Laurents directed three of the revivals himself, most recently in 2008 with Patty LuPone in the leading role.

His other credits as a stage director include I Can Get It For You Wholesale, best remembered as the musical which introduced a 19-year-old Barbra Streisand to Broadway in 1962.

Earlier this year the Oscar-winning actress confirmed she plans to star in and possibly direct a new film version of Gypsy.

El Loro

Dolores Fuller has died aged 87. She appeared in a number of films of little note. But her main claim to fame was that she was Ed Wood's muse and appeared in his film "I Led 2 Lives" also known as "Glen or Glenda". This landmark 1953 film was the one where Ed Wood played the part of a transvestite with a fondness for angora sweaters.

 

The making of this film was emulated in Tim Burton's film "Ed Wood". In that film Sarah Jessica Parker played the part of Dolores Fuller.

El Loro

From the BBC:

 

US writer and producer Leonard Stern, who was behind hit shows including Get Smart and The Honeymooners, has died aged 87.

The Emmy and Golden Globe award-winner died of heart failure at a Los Angeles hospital, his spokesman said.

Stern found early success in the 1950s writing for sitcoms like The Phil Silvers Show.

=== Work item ===
In the obituary notes, which actress played Dolores Fuller in Tim Burton's film "Ed Wood"?

=== Extracted material ===
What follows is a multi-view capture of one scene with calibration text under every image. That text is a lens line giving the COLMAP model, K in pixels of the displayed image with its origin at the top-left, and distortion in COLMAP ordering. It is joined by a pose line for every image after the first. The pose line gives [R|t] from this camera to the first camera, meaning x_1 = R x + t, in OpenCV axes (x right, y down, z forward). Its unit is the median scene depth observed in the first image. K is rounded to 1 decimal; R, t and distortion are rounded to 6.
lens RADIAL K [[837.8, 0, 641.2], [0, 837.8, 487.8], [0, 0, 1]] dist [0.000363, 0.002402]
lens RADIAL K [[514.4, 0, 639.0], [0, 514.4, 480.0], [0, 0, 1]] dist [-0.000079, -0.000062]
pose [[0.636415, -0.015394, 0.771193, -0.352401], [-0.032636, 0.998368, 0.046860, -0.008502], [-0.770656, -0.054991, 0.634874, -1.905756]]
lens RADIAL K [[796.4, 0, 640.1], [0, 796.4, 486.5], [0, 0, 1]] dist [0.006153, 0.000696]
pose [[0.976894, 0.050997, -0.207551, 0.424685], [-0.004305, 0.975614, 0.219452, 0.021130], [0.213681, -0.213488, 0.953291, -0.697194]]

=== Written answer ===
Sarah Jessica Parker